Since then, migration, displacement and dispossession have become issues of even greater concern. People are moving within and across national borders on unprecedented scales, whether displaced by violence, ethnic cleansing, famine or natural disasters, relocated as a result of (re)development projects, priced out of their homes by market forces, or moving in search of better livelihoods and security, for themselves and for their families. While there is a wealth of research on migration and its impacts (Castles and Miller, 2003; Cohen, 2006; Tunstall, 2006; Holton, 2008), there is less discussion of the interconnections with less advantaged communities experiences of displacement and social cleansing within the global cities of the North. This book sets out to address this gap, focusing on exploring the links between these varying processes of change and the ways in which they are experienced, responded to and culturally expressed by those directly involved themselves.
While taking account of the differences in peoples motivations and the variations in terms of their experiences, the book aims to explore what common factors might be emerging in the current context. Neoliberal globalisation forms a central element in this framework, along with the effects of growing concerns about security, with increasing inequalities of wealth and power, within and across national boundaries (Kalra et al, 2005; Glick Schiller and Faist, 2010). There are economic and political issues as well as social issues to be explored. Unless these underlying structural factors are taken into account, inequalities, divisions and conflicts within and between communities may be being reinforced, accompanied by increasing anxieties about racism, Islamophobia and the growth of political mobilisations on the far right. These are becoming even more urgent issues in the current policy context.
The book starts from these concerns, focusing on communities experiences of responding to common threats. Whether defined in terms of locality as urban neighbourhoods or rural villages, for example or in terms of peoples identities and common interests, communities have been affected by processes of displacement. And communities can have an impact on these processes in their turn.

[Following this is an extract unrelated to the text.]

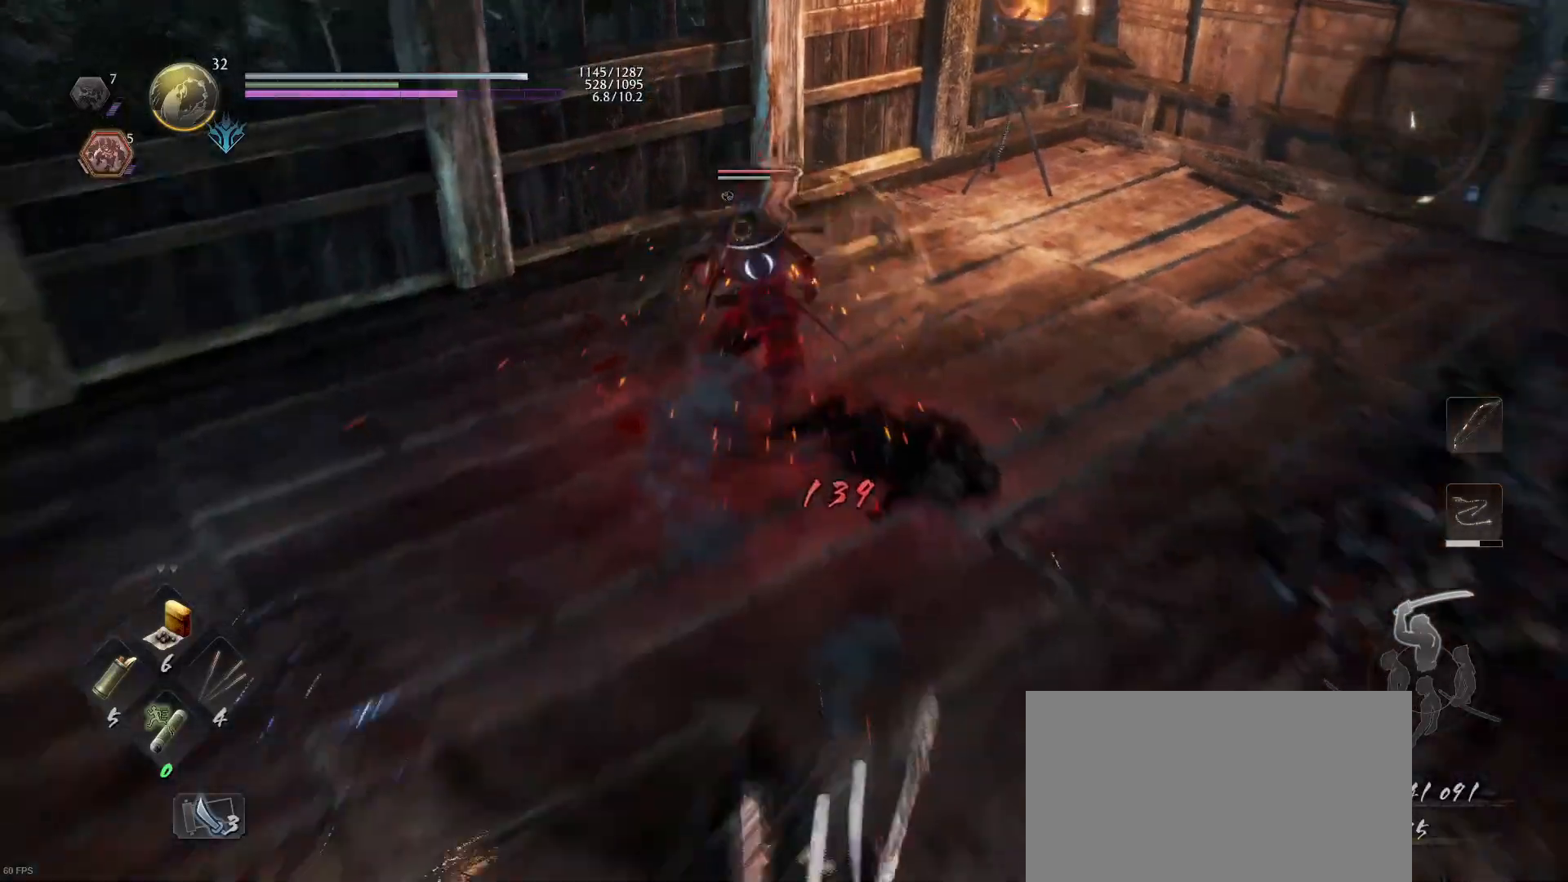
{"buttons": ["CROSS", "R1"], "left_stick": "up", "right_stick": "center", "events": [[33, "L1", "up"], [67, "left_stick", "center"], [233, "R1", "down"], [267, "TRIANGLE", "down"], [333, "TRIANGLE", "up"], [333, "left_stick", "up"], [367, "R1", "up"], [467, "CROSS", "down"], [467, "R1", "down"]]}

Communities can, and too often do, exacerbate the effects of displacement, becoming fragmented and divided, blaming each other, as well as outsiders, for their anxieties and frustrations, as a result of these processes of change (Hoggett et al, 2013). But these are so far from being the only options. While recognising the vital importance of understanding these types of negative responses, this book sets out to focus on exploring alternative approaches, identifying ways in which communities can be built and rebuilt in less socially divisive ways, demonstrating the potential for developing social solidarities within and between communities, both locally and beyond, transnationally. There are potentially important implications here for those concerned with community development, social solidarity and the promotion of social justice agendas, whether as policy-makers, professionals or as active citizens in communities, trade unions and faith-based organisations and networks.